(To-do item): Down to the final line, print the records below exactly and without pictures.

Input records Block Start

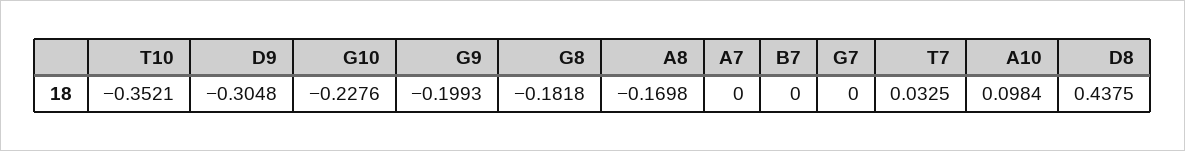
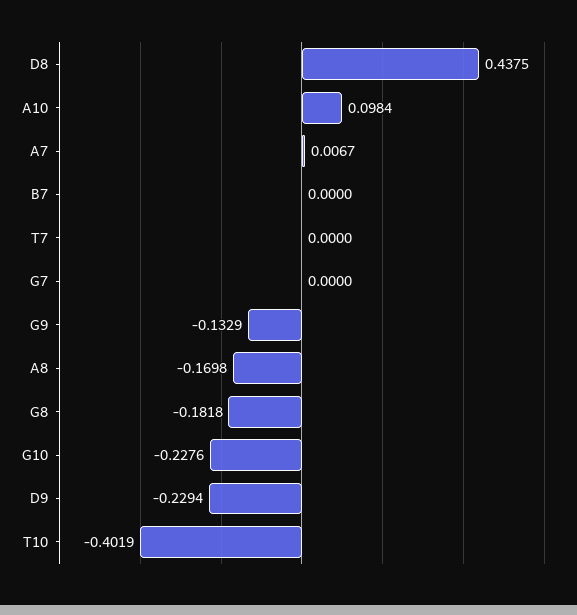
  {
-   "T10": -0.3521,
+   "T10": -0.4019,
-   "D9": -0.3048,
+   "D9": -0.2294,
    "G10": -0.2276,
-   "G9": -0.1993,
+   "G9": -0.1329,
    "G8": -0.1818,
    "A8": -0.1698,
-   "A7": 0,
+   "A7": 0.0067,
    "B7": 0,
    "G7": 0,
-   "T7": 0.0325,
+   "T7": 0,
    "A10": 0.0984,
    "D8": 0.4375
  }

Input records Block End

(Task response):
  {
-   "T10": -0.3521,
+   "T10": -0.4019,
-   "D9": -0.3048,
+   "D9": -0.2294,
    "G10": -0.2276,
-   "G9": -0.1993,
+   "G9": -0.1329,
    "G8": -0.1818,
    "A8": -0.1698,
-   "A7": 0,
+   "A7": 0.0067,
    "B7": 0,
    "G7": 0,
-   "T7": 0.0325,
+   "T7": 0,
    "A10": 0.0984,
    "D8": 0.4375
  }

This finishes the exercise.